Frankreich konnte man in kleinen Tüten mit feinem Fleur de Sel kaufen, Italien in dunklen Flaschen mit duftendem Olivenöl bewundern, und wer sich für eines der Menüs entschied, die schön angerichtet über den Platz getragen wurden, reiste kulinarisch quer durch Europa. Der 23. Schlemmermarkt Rhein-Maas hat den Wassenberger Roßtorplatz am Wochenende erneut gefüllt - mit zwanzig Ausstellern, vielen hungrigen Besuchern und noch mehr aromatischen Gerüchen.

Vier Abende lang kochten, berieten und verkauften Restaurants, Feinkosthändler und Winzer in gemütlicher Atmosphäre. Die meisten von ihnen sind beim Schlemmermarkt längst Stammgäste. "Etwa 80 Prozent der Anbieter kommen jedes Jahr wieder", sagt Organisator Hans Brender, "wir sind schon eine feste Gemeinschaft."

Das war auch für die Besucher spürbar. Zwischen edlen Gerichten, wie einem Carpaccio von Jakobsmuschel und Sommertrüffel am Stand von Lucies Restaurant oder Fisch nach Daelenbroecker Art vom Romantik Hotel Kasteel Daelenbroeck, blieb stets Zeit für ein kurzes Gespräch über Zubereitung, Produkte oder das Schlemmen überhaupt.

"Viele interessieren sich mittlerweile für saubere und fair produzierte Nahrungsmittel", sagte auch Anja Hennes. Am Stand vom Feinkosthandel Chimera - Culinaria Sicilia verkaufte sie mit ihrem Lebensgefährten Sascha Chimera selbst in Sizilien hergestellten Öle und Weine.

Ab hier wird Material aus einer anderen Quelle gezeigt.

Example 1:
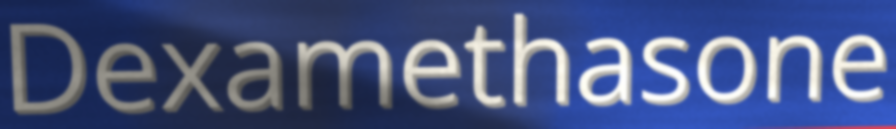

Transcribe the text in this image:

Dexamethasone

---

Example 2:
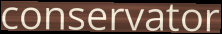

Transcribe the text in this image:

conservator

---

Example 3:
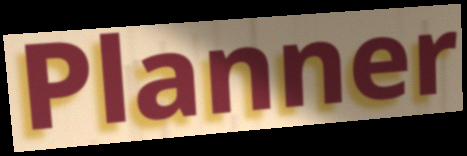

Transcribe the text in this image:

Planner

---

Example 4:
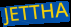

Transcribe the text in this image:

JETTHA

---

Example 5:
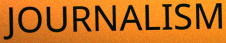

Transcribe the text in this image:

JOURNALISMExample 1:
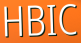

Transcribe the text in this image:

HBIC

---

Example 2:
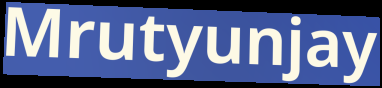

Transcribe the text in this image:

Mrutyunjay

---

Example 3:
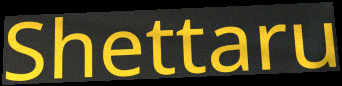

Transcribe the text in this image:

Shettaru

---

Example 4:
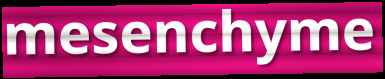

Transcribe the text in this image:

mesenchyme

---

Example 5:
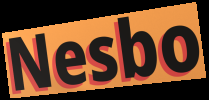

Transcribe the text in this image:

Nesbo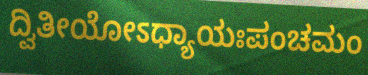
ದ್ವಿತೀಯೋಽಧ್ಯಾಯಃಪಂಚಮಂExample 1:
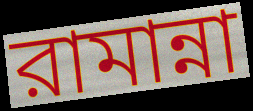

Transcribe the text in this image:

রামান্না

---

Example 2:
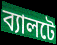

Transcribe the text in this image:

ব্যালটে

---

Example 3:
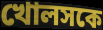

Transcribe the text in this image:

খোলসকে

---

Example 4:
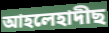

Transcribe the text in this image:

আহলেহাদীছ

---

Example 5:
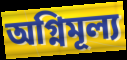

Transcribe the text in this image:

অগ্নিমূল্য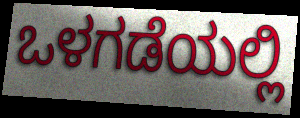
ಒಳಗಡೆಯಲ್ಲಿ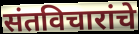
संतविचारांचेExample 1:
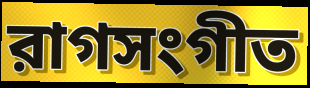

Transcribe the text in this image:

রাগসংগীত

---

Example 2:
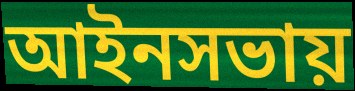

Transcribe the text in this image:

আইনসভায়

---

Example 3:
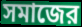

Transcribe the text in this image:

সমাজের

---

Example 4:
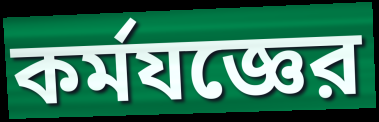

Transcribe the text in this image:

কর্মযজ্ঞের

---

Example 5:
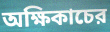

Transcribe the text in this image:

অক্ষিকাচের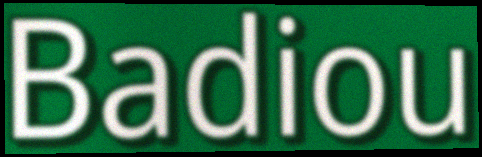
Badiou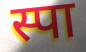
स्पा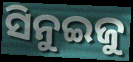
ସିନୁଇଜୁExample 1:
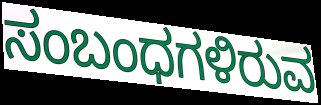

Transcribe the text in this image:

ಸಂಬಂಧಗಳಿರುವ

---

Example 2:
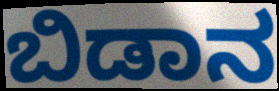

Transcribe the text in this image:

ಬಿಡಾನ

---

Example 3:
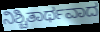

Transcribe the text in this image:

ನಿಶ್ಚಿತಾರ್ಥವಾದ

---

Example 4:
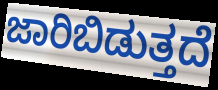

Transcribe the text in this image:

ಜಾರಿಬಿಡುತ್ತದೆ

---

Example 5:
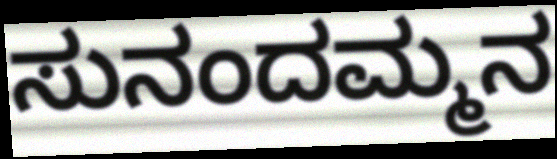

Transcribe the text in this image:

ಸುನಂದಮ್ಮನ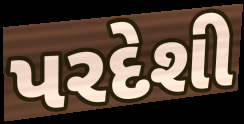
પરદેશી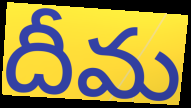
దీమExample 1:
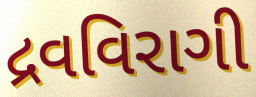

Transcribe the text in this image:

દ્રવવિરાગી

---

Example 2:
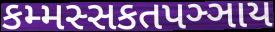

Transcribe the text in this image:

કમ્મસ્સકતપઞ્ઞાય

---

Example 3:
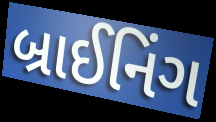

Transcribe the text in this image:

બ્રાઈનિંગ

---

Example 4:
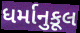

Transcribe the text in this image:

ધર્માનુકૂલ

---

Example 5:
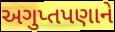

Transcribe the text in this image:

અગુપ્તપણાનેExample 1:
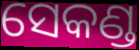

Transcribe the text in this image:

ସେକଣ୍ଡ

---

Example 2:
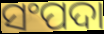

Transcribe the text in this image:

ସଂପଦା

Zeit, um selbst über den Markt zu schlendern, bleibe neben all diesen Gesprächen mit interessierten Besuchern meist nicht, gab sie lächelnd zu. "Aber die Atmosphäre ist sehr schön", fügte sie an, "der Platz und die Leute - das passt einfach." Die Besucher, die gemütlich von einem Stand zum nächsten schlenderten, um zu gucken, zu riechen und ein wenig zu probieren, würden diesen Eindruck wohl bestätigen. Der Schlemmermarkt hat Flair - das ist über die Grenzen des Kreises hinaus längst bekannt.

So waren etwa die Hausbrauerei Walter Bräu aus Wesel und die Weinmanufaktur Zöller-Lagas sogar aus Rheinland-Pfalz gekommen. Ein weit angereistes Publikum konnte auch Gästeführerin Therese Wasch bei den Stadtführungen im Rahmen des Schlemmermarktes begrüßen. "Die Leute kommen von überall her", sagte sie und berichtete von Teilnehmern aus dem ganzen Kreis sowie aus den Niederlanden.

Doch bei aller Internationalität war den Köchen bei ihren Produkten vor allem Frische wichtig. Restaurants wie Herberg Stadt Stevenswaert aus den Niederlanden oder die Burgstubenresidenz von Sternekoch Rainer Hensen setzten daher auch auf regionale Produkte. Kaufen konnte man die etwa bei der Gewürz- und Senfmühle Terhorst und der Imkerei Liévre aus Erkelenz.

Wer nach allem Kosten und Fragen genug kulinarisches Wissen gesammelt hatte, machte es sich bei einem edlen Tropfen auf dem kleinen Platz gemütlich. Schließlich zählt für Gourmets beim Schlemmen vor allem eines: genießen.